───── DATA IN THIS EXERCISE
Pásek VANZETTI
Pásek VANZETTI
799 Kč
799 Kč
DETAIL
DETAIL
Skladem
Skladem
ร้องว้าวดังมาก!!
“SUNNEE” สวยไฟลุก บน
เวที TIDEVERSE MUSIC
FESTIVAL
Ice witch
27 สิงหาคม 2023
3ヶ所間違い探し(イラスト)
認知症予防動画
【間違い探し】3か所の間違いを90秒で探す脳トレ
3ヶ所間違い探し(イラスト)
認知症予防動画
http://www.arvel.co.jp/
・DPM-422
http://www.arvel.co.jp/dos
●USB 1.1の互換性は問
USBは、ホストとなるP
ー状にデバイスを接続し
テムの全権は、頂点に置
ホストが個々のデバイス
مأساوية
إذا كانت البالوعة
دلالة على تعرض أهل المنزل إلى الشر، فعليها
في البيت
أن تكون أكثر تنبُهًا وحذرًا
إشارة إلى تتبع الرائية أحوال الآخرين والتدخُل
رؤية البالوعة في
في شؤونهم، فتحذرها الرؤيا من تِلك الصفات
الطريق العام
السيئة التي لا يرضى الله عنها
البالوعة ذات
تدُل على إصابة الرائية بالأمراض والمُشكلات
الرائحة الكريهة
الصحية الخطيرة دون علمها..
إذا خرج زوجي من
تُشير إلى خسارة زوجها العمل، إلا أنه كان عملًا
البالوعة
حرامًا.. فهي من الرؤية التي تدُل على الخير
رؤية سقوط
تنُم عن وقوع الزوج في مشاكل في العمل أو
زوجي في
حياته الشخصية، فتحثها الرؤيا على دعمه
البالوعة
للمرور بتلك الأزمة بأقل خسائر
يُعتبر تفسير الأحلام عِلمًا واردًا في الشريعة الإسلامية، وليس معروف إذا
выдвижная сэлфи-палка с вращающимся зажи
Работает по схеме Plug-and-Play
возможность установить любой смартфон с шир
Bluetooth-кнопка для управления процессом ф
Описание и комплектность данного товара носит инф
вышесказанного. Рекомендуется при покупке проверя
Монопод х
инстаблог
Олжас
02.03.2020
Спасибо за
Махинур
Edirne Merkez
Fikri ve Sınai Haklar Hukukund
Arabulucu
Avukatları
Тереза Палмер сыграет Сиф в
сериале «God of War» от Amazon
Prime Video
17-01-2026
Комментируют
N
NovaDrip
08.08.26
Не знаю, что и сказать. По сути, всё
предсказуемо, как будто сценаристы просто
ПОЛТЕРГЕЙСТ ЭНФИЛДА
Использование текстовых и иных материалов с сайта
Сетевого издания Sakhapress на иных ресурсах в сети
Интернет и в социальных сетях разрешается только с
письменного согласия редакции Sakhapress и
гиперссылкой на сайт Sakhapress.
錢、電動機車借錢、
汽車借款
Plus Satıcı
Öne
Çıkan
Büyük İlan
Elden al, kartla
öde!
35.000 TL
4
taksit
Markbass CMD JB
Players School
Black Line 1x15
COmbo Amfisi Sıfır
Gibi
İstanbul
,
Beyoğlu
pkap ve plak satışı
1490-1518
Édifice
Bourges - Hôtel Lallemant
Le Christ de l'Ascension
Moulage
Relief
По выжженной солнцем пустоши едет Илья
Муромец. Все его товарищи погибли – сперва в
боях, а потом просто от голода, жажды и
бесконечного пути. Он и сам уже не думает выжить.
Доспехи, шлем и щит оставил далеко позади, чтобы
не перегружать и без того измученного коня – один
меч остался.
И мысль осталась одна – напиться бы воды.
──────────
# EXERCISE REQUIREMENTS
Search each line of the data above for "http", and copy the lines where it occurs.

# ANSWER AREA
http://www.arvel.co.jp/
http://www.arvel.co.jp/dos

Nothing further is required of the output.